UNITED STATES

SECURITIES AND EXCHANGE COMMISSION

Washington, D.C. 20549

 

 

FORM 8-K

 

 

CURRENT REPORT

Pursuant to Section 13 or 15(d)

of the Securities Exchange Act of 1934

Date of Report (Date of earliest event reported) September 18, 2015

 

 

BLYTH, INC.

(Exact Name of Registrant as Specified in Charter)

 

 

 

Delaware   1-13026   36-2984916

(State or Other Jurisdiction

of Incorporation)

 

(Commission

File Number)

 

(IRS Employer

Identification No.)

59 Armstrong Road, Plymouth, MA 02360

(Address of Principal Executive Offices) (Zip Code)

Registrant’s Telephone Number, including Area Code 508-830-3100

One East Weaver Street, Greenwich, Connecticut 06831

(Former Name or Former Address, if Changed Since Last Report)

 

 

Check the appropriate box below if the Form 8-K filing is intended to simultaneously satisfy the filing obligation of the registrant under any of the following provisions:

 

  ¨ Written communications pursuant to Rule 425 under the Securities Act

 

  ¨ Soliciting material pursuant to Rule 14a-12 under the Exchange Act

 

  ¨ Pre-commencement communications pursuant to Rule 14d-2(b) under the Exchange Act

 

  ¨ Pre-commencement communications pursuant to Rule 13e-4(c) under the Exchange Act

 

 

 


Item 5.02 Departure of Directors or Certain Officers; Election of Directors; Appointment of Certain Officers; Compensatory Arrangements of Certain Officers.

(e) On September 18, 2015, in connection with the relocation of Blyth, Inc.’s (the “Company’s”) corporate headquarters from Greenwich, Connecticut to Plymouth, Massachusetts, the Compensation Committee of the Company’s Board of Directors authorized an increase in Robert B. Goergen, Jr.’s monthly travel and living allowance from $3,000 to $8,500 and Jane F. Casey’s monthly travel and living allowance from $3,000 to $7,000. In addition, on September 22, 2015, the Company and Ms. Casey entered into an amendment to her Retention and Severance Agreement to, among other things, establish defined periods during which she may resign for good reason due to the relocation and receive severance. The foregoing description of the amendment to Ms. Casey’s Retention and Severance Agreement is a summary only and is qualified in its entirety by reference to the full text of the amendment, a copy of which is attached hereto as Exhibit 10.1 and incorporated herein by reference.

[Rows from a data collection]
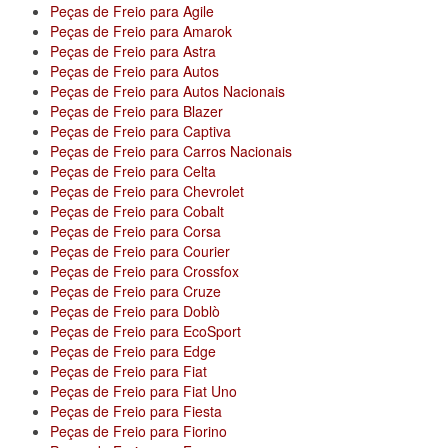
Peças de Freio para Agile
Peças de Freio para Amarok
Peças de Freio para Astra
Peças de Freio para Autos
Peças de Freio para Autos Nacionais
Peças de Freio para Blazer
Peças de Freio para Captiva
Peças de Freio para Carros Nacionais
Peças de Freio para Celta
Peças de Freio para Chevrolet
Peças de Freio para Cobalt
Peças de Freio para Corsa
Peças de Freio para Courier
Peças de Freio para Crossfox
Peças de Freio para Cruze
Peças de Freio para Doblò
Peças de Freio para EcoSport
Peças de Freio para Edge
Peças de Freio para Fiat
Peças de Freio para Fiat Uno
Peças de Freio para Fiesta
Peças de Freio para Fiorino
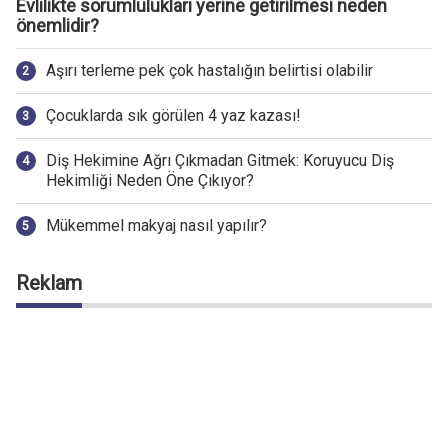
Evlilikte sorumlulukları yerine getirilmesi neden
önemlidir?
Aşırı terleme pek çok hastalığın belirtisi olabilir
Çocuklarda sık görülen 4 yaz kazası!
Diş Hekimine Ağrı Çıkmadan Gitmek: Koruyucu Diş
Hekimliği Neden Öne Çıkıyor?
Mükemmel makyaj nasıl yapılır?
Reklam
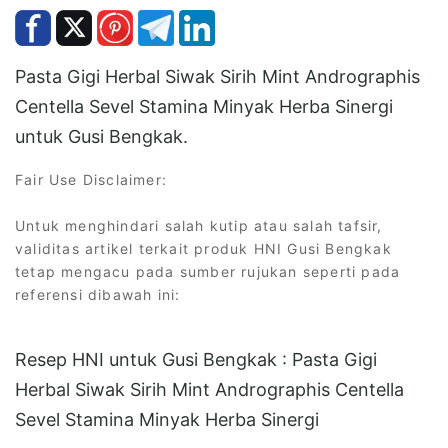
Pasta Gigi Herbal Siwak Sirih Mint Andrographis
Centella Sevel Stamina Minyak Herba Sinergi
untuk Gusi Bengkak.
Fair Use Disclaimer:
Untuk menghindari salah kutip atau salah tafsir,
validitas artikel terkait produk HNI Gusi Bengkak
tetap mengacu pada sumber rujukan seperti pada
referensi dibawah ini:
Resep HNI untuk Gusi Bengkak : Pasta Gigi
Herbal Siwak Sirih Mint Andrographis Centella
Sevel Stamina Minyak Herba Sinergi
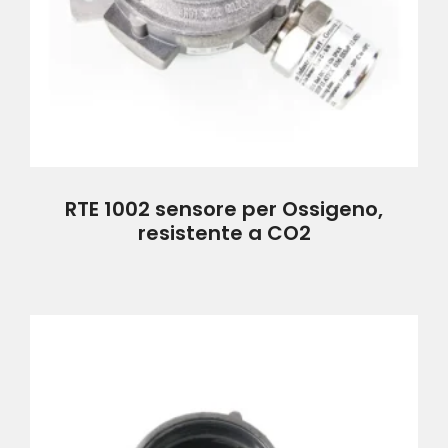
RTE 1002 sensore per Ossigeno,
resistente a CO2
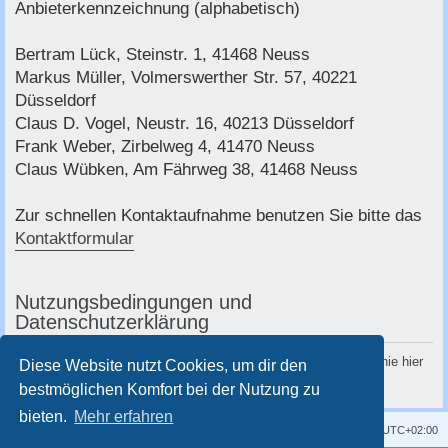
c
Anbieterkennzeichnung (alphabetisch)
h
Bertram Lück, Steinstr. 1, 41468 Neuss
e
Markus Müller, Volmerswerther Str. 57, 40221
Düsseldorf
Claus D. Vogel, Neustr. 16, 40213 Düsseldorf
Frank Weber, Zirbelweg 4, 41470 Neuss
Claus Wübken, Am Fährweg 38, 41468 Neuss
Zur schnellen Kontaktaufnahme benutzen Sie bitte das
Kontaktformular
Nutzungsbedingungen und
Datenschutzerklärung
Du kannst die Nutzungsbedingungen und die Datenschutzrichtlinie hier
Diese Website nutzt Cookies, um dir den
nachlesen:
Nutzungsbedingungen
und
Datenschutzerklärung
bestmöglichen Komfort bei der Nutzung zu
bieten.
Mehr erfahren
Kontakt
Impressum
Alle Cookies löschen
Alle Zeiten sind
UTC+02:00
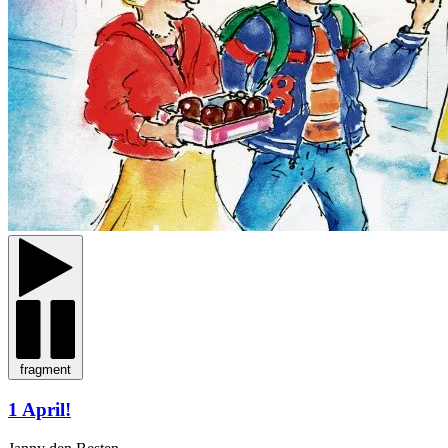
fragment
1 April!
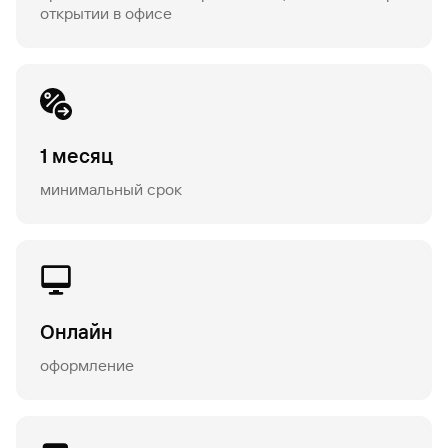
открытии в офисе
1 месяц
минимальный срок
Онлайн
оформление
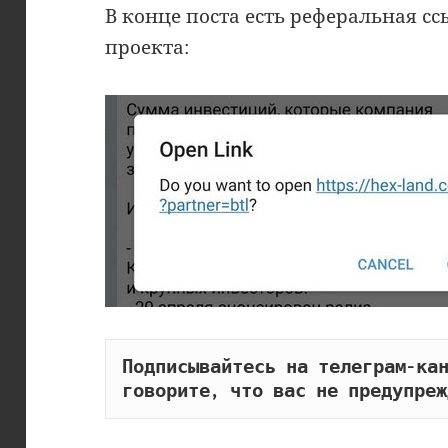
В конце поста есть реферальная 
проекта:
Подписывайтесь на телеграм-кан
говорите, что вас не предупреж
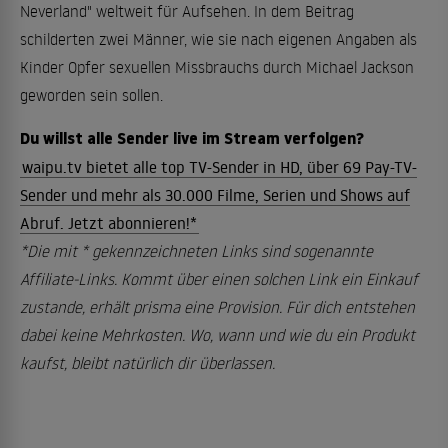
Neverland" weltweit für Aufsehen. In dem Beitrag
schilderten zwei Männer, wie sie nach eigenen Angaben als
Kinder Opfer sexuellen Missbrauchs durch Michael Jackson
geworden sein sollen.
Du willst alle Sender live im Stream verfolgen?
waipu.tv bietet alle top TV-Sender in HD, über 69 Pay-TV-
Sender und mehr als 30.000 Filme, Serien und Shows auf
Abruf. Jetzt abonnieren!*
*Die mit * gekennzeichneten Links sind sogenannte
Affiliate-Links. Kommt über einen solchen Link ein Einkauf
zustande, erhält prisma eine Provision. Für dich entstehen
dabei keine Mehrkosten. Wo, wann und wie du ein Produkt
kaufst, bleibt natürlich dir überlassen.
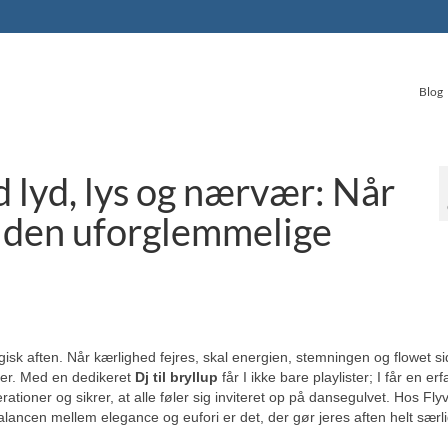
Blog
d lyd, lys og nærvær: Når
r den uforglemmelige
isk aften. Når kærlighed fejres, skal energien, stemningen og flowet si
mmer. Med en dedikeret
Dj til bryllup
får I ikke bare playlister; I får en er
oner og sikrer, at alle føler sig inviteret op på dansegulvet. Hos Flyv
lancen mellem elegance og eufori er det, der gør jeres aften helt særli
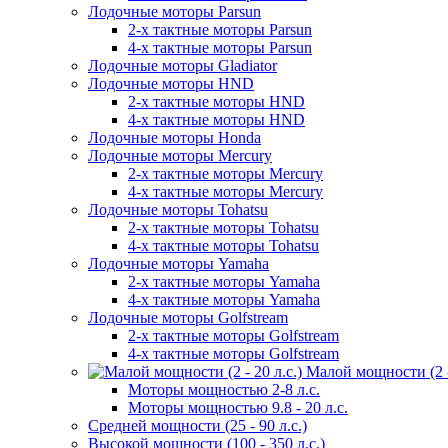
Лодочные моторы Parsun
2-х тактные моторы Parsun
4-х тактные моторы Parsun
Лодочные моторы Gladiator
Лодочные моторы HND
2-х тактные моторы HND
4-х тактные моторы HND
Лодочные моторы Honda
Лодочные моторы Mercury
2-х тактные моторы Mercury
4-х тактные моторы Mercury
Лодочные моторы Tohatsu
2-х тактные моторы Tohatsu
4-х тактные моторы Tohatsu
Лодочные моторы Yamaha
2-х тактные моторы Yamaha
4-х тактные моторы Yamaha
Лодочные моторы Golfstream
2-х тактные моторы Golfstream
4-х тактные моторы Golfstream
Малой мощности (2 - 
Моторы мощностью 2-8 л.с.
Моторы мощностью 9.8 - 20 л.с.
Средней мощности (25 - 90 л.с.)
Высокой мощности (100 - 350 л.с.)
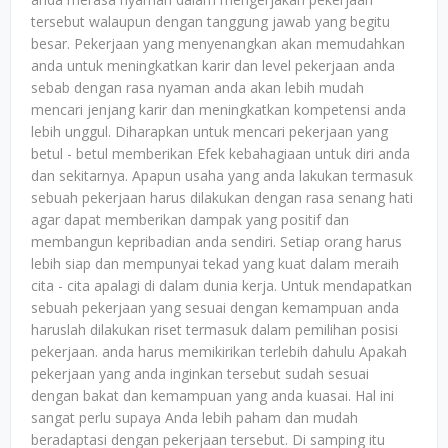
tersebut walaupun dengan tanggung jawab yang begitu
besar. Pekerjaan yang menyenangkan akan memudahkan
anda untuk meningkatkan karir dan level pekerjaan anda
sebab dengan rasa nyaman anda akan lebih mudah
mencari jenjang karir dan meningkatkan kompetensi anda
lebih unggul. Diharapkan untuk mencari pekerjaan yang
betul - betul memberikan Efek kebahagiaan untuk diri anda
dan sekitarnya. Apapun usaha yang anda lakukan termasuk
sebuah pekerjaan harus dilakukan dengan rasa senang hati
agar dapat memberikan dampak yang positif dan
membangun kepribadian anda sendiri. Setiap orang harus
lebih siap dan mempunyai tekad yang kuat dalam meraih
cita - cita apalagi di dalam dunia kerja. Untuk mendapatkan
sebuah pekerjaan yang sesuai dengan kemampuan anda
haruslah dilakukan riset termasuk dalam pemilihan posisi
pekerjaan. anda harus memikirikan terlebih dahulu Apakah
pekerjaan yang anda inginkan tersebut sudah sesuai
dengan bakat dan kemampuan yang anda kuasai. Hal ini
sangat perlu supaya Anda lebih paham dan mudah
beradaptasi dengan pekerjaan tersebut. Di samping itu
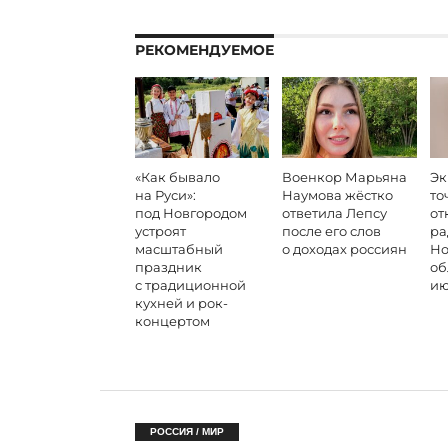
РЕКОМЕНДУЕМОЕ
«Как бывало
Военкор Марьяна
Эк
на Руси»:
Наумова жёстко
то
под Новгородом
ответила Лепсу
от
устроят
после его слов
ра
масштабный
о доходах россиян
Но
праздник
об
с традиционной
ию
кухней и рок-
концертом
РОССИЯ / МИР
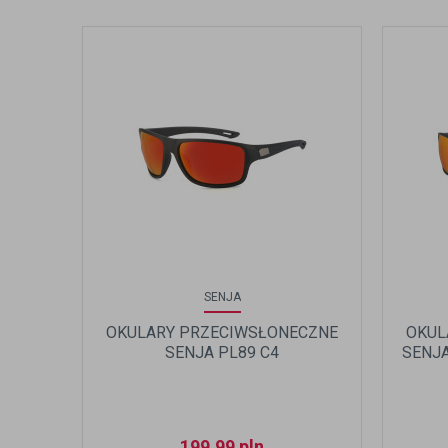
SENJA
OKULARY PRZECIWSŁONECZNE
OKUL
SENJA PL89 C4
SENJA
199,99
pln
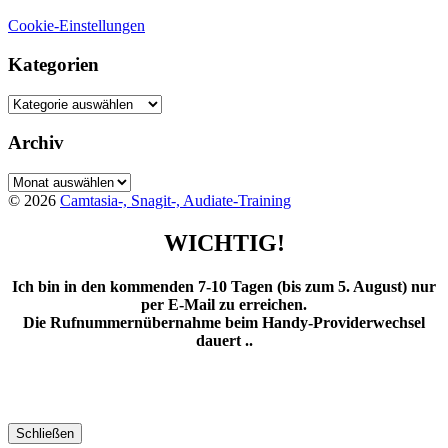
Cookie-Einstellungen
Kategorien
Kategorien
Archiv
Archiv
© 2026
Camtasia-, Snagit-, Audiate-Training
WICHTIG!
Ich bin in den kommenden 7-10 Tagen (bis zum 5. August) nur
per E-Mail zu erreichen.
Die Rufnummernübernahme beim Handy-Providerwechsel
dauert ..
Schließen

• Explore the material:
a) Please echo the rows word for word, starting at their first line and ending at the line that contains "resistente a CO2", with both of those lines included. Leave the pictures out of your answer.
b) Carry on the Form 8-K filing from the point where it stops.

• Exercise results:
a)
Peças de Freio para Agile
Peças de Freio para Amarok
Peças de Freio para Astra
Peças de Freio para Autos
Peças de Freio para Autos Nacionais
Peças de Freio para Blazer
Peças de Freio para Captiva
Peças de Freio para Carros Nacionais
Peças de Freio para Celta
Peças de Freio para Chevrolet
Peças de Freio para Cobalt
Peças de Freio para Corsa
Peças de Freio para Courier
Peças de Freio para Crossfox
Peças de Freio para Cruze
Peças de Freio para Doblò
Peças de Freio para EcoSport
Peças de Freio para Edge
Peças de Freio para Fiat
Peças de Freio para Fiat Uno
Peças de Freio para Fiesta
Peças de Freio para Fiorino
Evlilikte sorumlulukları yerine getirilmesi neden
önemlidir?
Aşırı terleme pek çok hastalığın belirtisi olabilir
Çocuklarda sık görülen 4 yaz kazası!
Diş Hekimine Ağrı Çıkmadan Gitmek: Koruyucu Diş
Hekimliği Neden Öne Çıkıyor?
Mükemmel makyaj nasıl yapılır?
Reklam
Pasta Gigi Herbal Siwak Sirih Mint Andrographis
Centella Sevel Stamina Minyak Herba Sinergi
untuk Gusi Bengkak.
Fair Use Disclaimer:
Untuk menghindari salah kutip atau salah tafsir,
validitas artikel terkait produk HNI Gusi Bengkak
tetap mengacu pada sumber rujukan seperti pada
referensi dibawah ini:
Resep HNI untuk Gusi Bengkak : Pasta Gigi
Herbal Siwak Sirih Mint Andrographis Centella
Sevel Stamina Minyak Herba Sinergi
RTE 1002 sensore per Ossigeno,
resistente a CO2

b)
 

Item 9.01 Financial Statements and Exhibits.

 

10.1    Amendment to Retention and Severance Agreement by and between Blyth, Inc. and Jane F. Casey dated as of September 22, 2015.


SIGNATURES

Pursuant to the requirements of the Securities Exchange Act of 1934, the Registrant has duly caused this report to be signed on its behalf by the undersigned hereunto duly authorized.

 

    BLYTH, INC.
Date: September 24, 2015     By:  

/s/ Michael S. Novins

    Name:   Michael S. Novins
    Title:   Vice President and General Counsel


Exhibit 10.1

BLYTH, INC.

AMENDMENT TO RETENTION AND SEVERANCE AGREEMENT

This Amendment (this “Amendment”) to the Retention and Severance Agreement by and between Blyth, Inc., a Delaware corporation (together with its successors and assigns permitted under this Agreement, the “Company”) and Jane F. Casey (the “Executive”), dated as of August 11, 2014 (the “Retention Agreement”), is entered into as of September 22, 2015. Capitalized terms used herein that are not defined herein shall have the meanings ascribed thereto in the Retention Agreement.

RECITALS:

 

A. The Company is in the process of relocating its principal office in Greenwich, Connecticut to Plymouth, Massachusetts (the “2015 Relocation”).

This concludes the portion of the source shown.